Directions for the data below: repeat exactly the lines from the one with "deze bijeenkomsten is" through the one with "Waffenbehörde ist", both included, and omit all pictures.

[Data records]
►

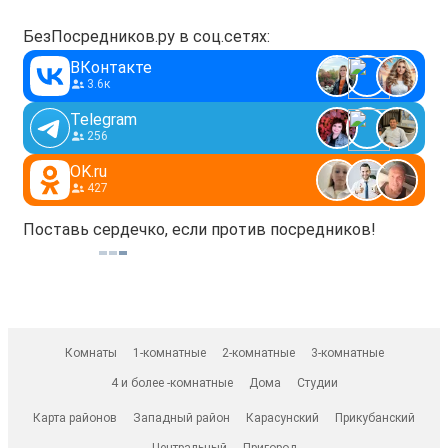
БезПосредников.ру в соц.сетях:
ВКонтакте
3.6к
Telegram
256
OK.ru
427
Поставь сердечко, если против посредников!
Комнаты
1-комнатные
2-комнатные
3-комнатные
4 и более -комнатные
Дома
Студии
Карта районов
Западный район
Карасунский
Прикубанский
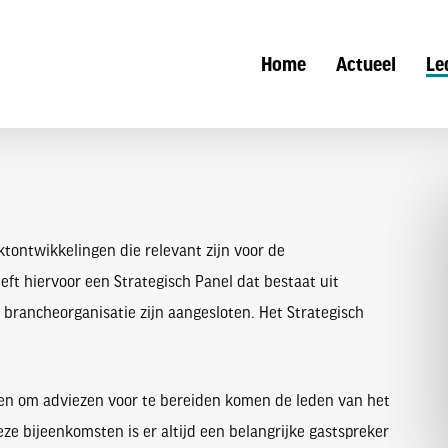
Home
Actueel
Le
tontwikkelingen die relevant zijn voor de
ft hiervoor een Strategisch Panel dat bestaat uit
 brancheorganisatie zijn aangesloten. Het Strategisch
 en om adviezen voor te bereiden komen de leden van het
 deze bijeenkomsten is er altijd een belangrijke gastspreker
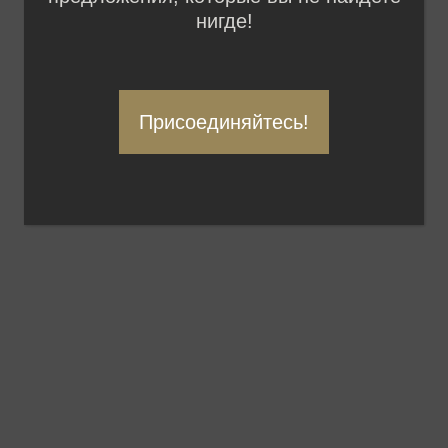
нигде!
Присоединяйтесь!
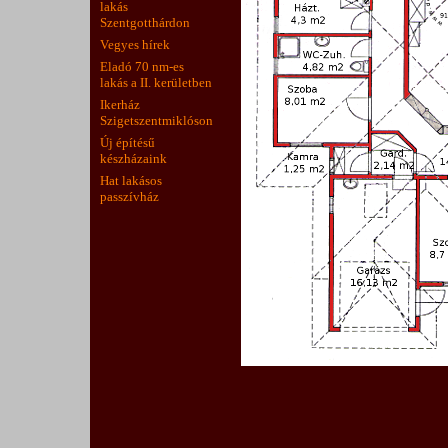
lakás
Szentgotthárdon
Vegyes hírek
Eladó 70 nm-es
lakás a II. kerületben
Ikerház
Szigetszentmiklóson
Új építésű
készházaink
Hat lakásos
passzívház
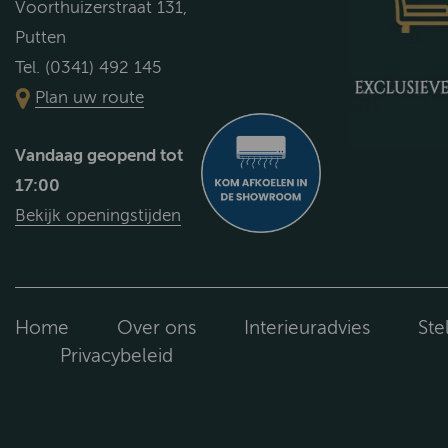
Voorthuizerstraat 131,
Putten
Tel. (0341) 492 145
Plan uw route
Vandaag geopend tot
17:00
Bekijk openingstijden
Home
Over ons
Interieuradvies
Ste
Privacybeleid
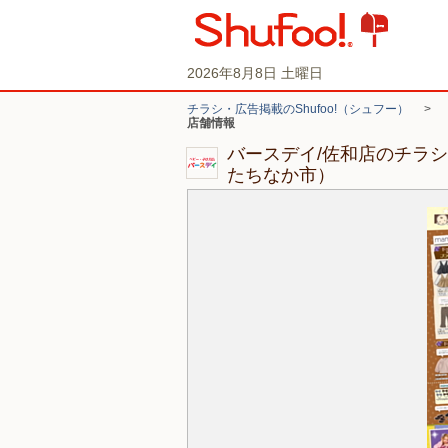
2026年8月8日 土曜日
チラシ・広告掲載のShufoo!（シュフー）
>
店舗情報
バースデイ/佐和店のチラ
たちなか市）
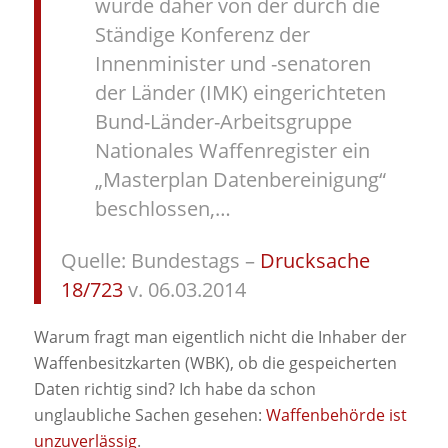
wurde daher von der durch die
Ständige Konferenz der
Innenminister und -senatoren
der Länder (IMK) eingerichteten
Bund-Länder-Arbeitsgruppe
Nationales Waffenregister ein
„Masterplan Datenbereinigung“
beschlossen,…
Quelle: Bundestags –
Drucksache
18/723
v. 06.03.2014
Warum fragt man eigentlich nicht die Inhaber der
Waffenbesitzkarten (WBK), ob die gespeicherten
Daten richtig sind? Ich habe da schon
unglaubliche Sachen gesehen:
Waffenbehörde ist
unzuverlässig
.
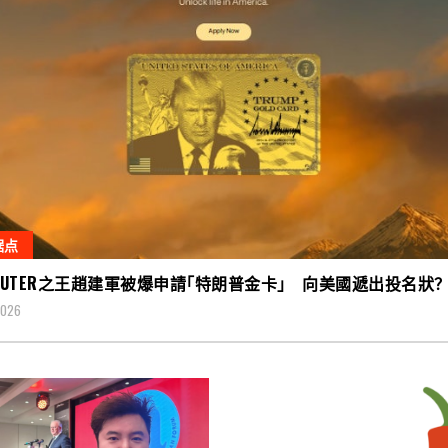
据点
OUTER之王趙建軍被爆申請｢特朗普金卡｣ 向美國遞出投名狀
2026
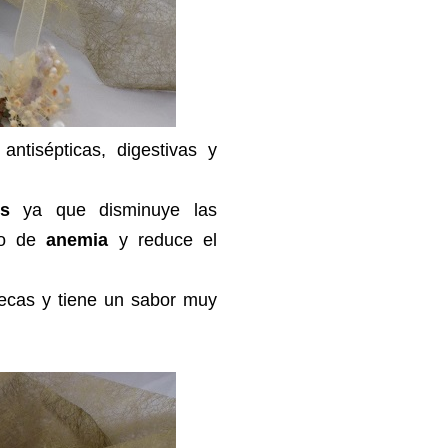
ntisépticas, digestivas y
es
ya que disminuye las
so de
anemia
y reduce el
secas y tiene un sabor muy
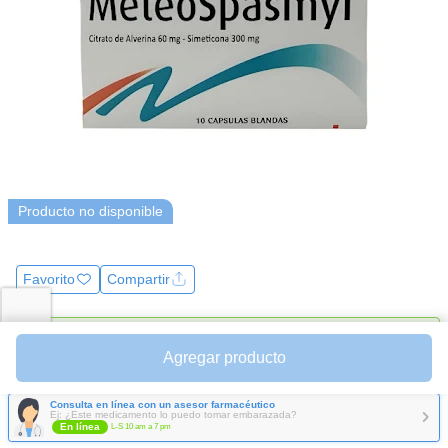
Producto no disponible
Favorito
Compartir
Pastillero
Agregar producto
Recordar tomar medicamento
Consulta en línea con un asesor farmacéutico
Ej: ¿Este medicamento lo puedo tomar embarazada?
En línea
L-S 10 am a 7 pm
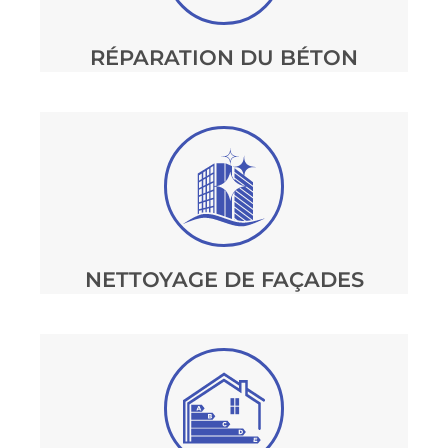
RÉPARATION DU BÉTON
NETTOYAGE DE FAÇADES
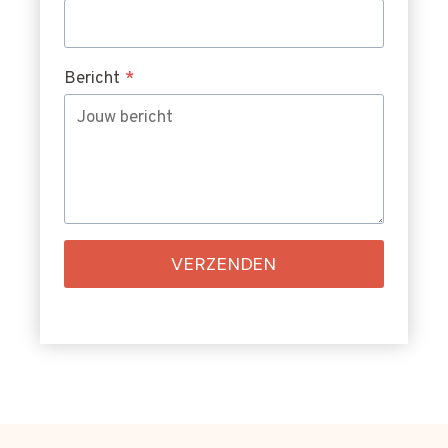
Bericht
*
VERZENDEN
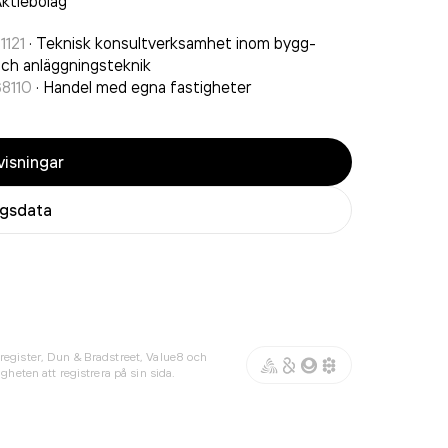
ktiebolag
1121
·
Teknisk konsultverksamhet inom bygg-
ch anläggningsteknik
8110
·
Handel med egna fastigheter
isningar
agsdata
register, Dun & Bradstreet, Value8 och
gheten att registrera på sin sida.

◄
►

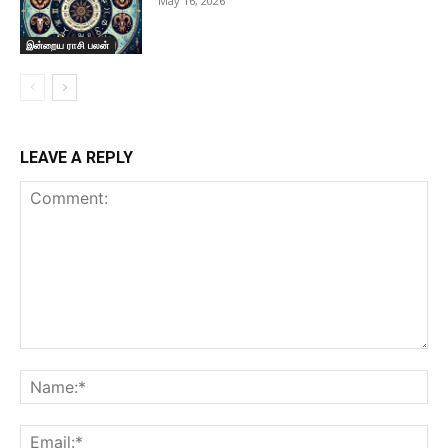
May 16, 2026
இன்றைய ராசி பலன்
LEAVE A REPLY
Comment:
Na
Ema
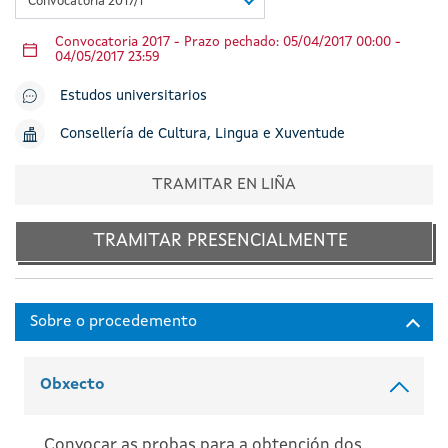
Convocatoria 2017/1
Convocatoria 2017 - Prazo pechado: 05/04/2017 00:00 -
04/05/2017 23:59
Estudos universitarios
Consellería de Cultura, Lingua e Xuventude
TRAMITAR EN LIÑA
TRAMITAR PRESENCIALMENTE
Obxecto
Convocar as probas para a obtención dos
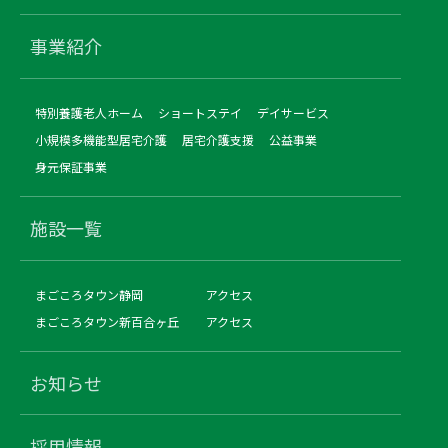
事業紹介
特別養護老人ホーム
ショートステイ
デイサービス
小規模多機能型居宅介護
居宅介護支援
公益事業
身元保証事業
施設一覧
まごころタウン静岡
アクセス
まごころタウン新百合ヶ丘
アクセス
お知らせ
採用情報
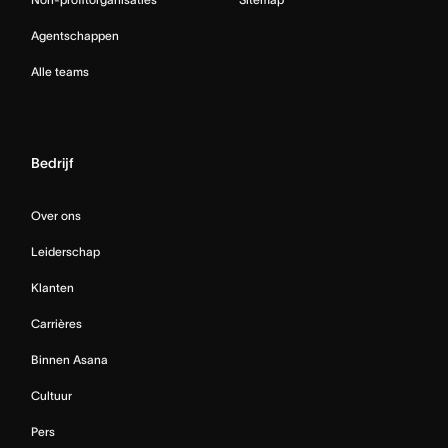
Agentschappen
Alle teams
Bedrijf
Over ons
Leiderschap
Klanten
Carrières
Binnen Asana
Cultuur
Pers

◄
►

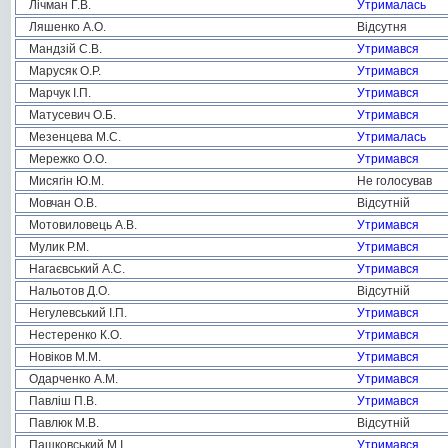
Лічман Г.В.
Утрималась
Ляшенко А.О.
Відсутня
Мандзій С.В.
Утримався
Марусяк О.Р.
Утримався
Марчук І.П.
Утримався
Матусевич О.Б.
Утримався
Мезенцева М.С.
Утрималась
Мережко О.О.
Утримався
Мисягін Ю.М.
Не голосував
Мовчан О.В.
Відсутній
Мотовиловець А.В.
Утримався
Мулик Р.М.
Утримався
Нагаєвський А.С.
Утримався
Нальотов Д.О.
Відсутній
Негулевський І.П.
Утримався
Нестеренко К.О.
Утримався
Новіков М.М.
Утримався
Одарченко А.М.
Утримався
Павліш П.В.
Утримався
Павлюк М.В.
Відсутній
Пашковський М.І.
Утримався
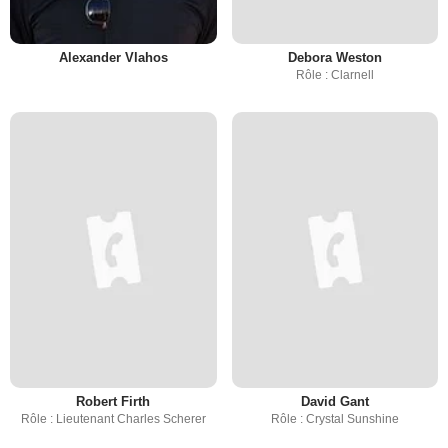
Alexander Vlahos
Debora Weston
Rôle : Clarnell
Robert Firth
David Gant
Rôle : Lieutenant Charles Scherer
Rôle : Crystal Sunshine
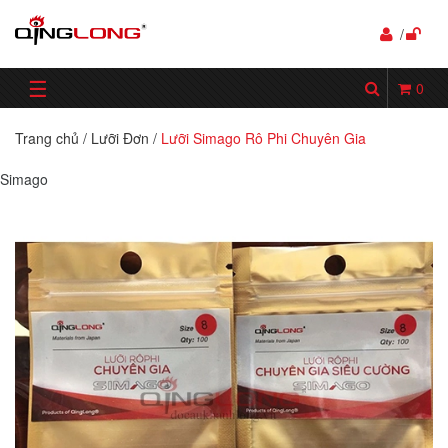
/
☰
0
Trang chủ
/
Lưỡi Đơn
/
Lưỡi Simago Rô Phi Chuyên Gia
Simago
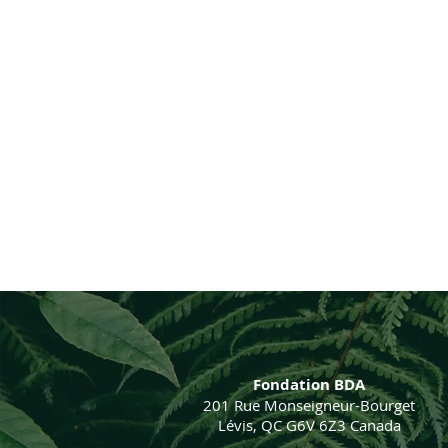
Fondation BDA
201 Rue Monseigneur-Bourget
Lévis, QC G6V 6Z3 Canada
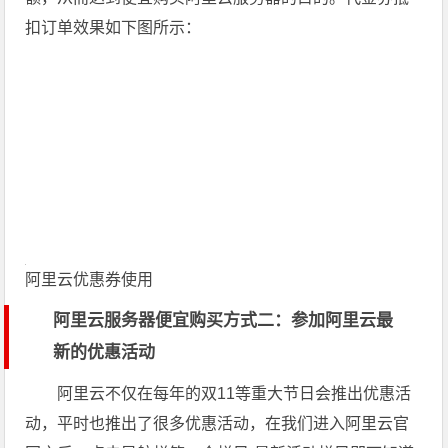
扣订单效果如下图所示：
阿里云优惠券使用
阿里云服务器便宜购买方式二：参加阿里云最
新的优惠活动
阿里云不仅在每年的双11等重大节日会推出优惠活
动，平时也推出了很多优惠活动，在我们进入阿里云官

◄

Response to the exercise ▸
 deze bijeenkomsten is er altijd een belangrijke gastspreker
нигде!
Присоединяйтесь!
lakás
Szentgotthárdon
Vegyes hírek
Eladó 70 nm-es
lakás a II. kerületben
Ikerház
Szigetszentmiklóson
Új építésű
készházaink
Hat lakásos
passzívház
Voorthuizerstraat 131,
Putten
Tel. (0341) 492 145
Plan uw route
Vandaag geopend tot
17:00
Bekijk openingstijden
Home
Over ons
Interieuradvies
Ste
Privacybeleid
2026年8月8日 土曜日
チラシ・広告掲載のShufoo!（シュフー）
>
店舗情報
バースデイ/佐和店のチラ
たちなか市）
wurde daher von der durch die
Ständige Konferenz der
Innenminister und -senatoren
der Länder (IMK) eingerichteten
Bund-Länder-Arbeitsgruppe
Nationales Waffenregister ein
„Masterplan Datenbereinigung“
beschlossen,…
Quelle: Bundestags –
Drucksache
18/723
v. 06.03.2014
Warum fragt man eigentlich nicht die Inhaber der
Waffenbesitzkarten (WBK), ob die gespeicherten
Daten richtig sind? Ich habe da schon
unglaubliche Sachen gesehen:
Waffenbehörde ist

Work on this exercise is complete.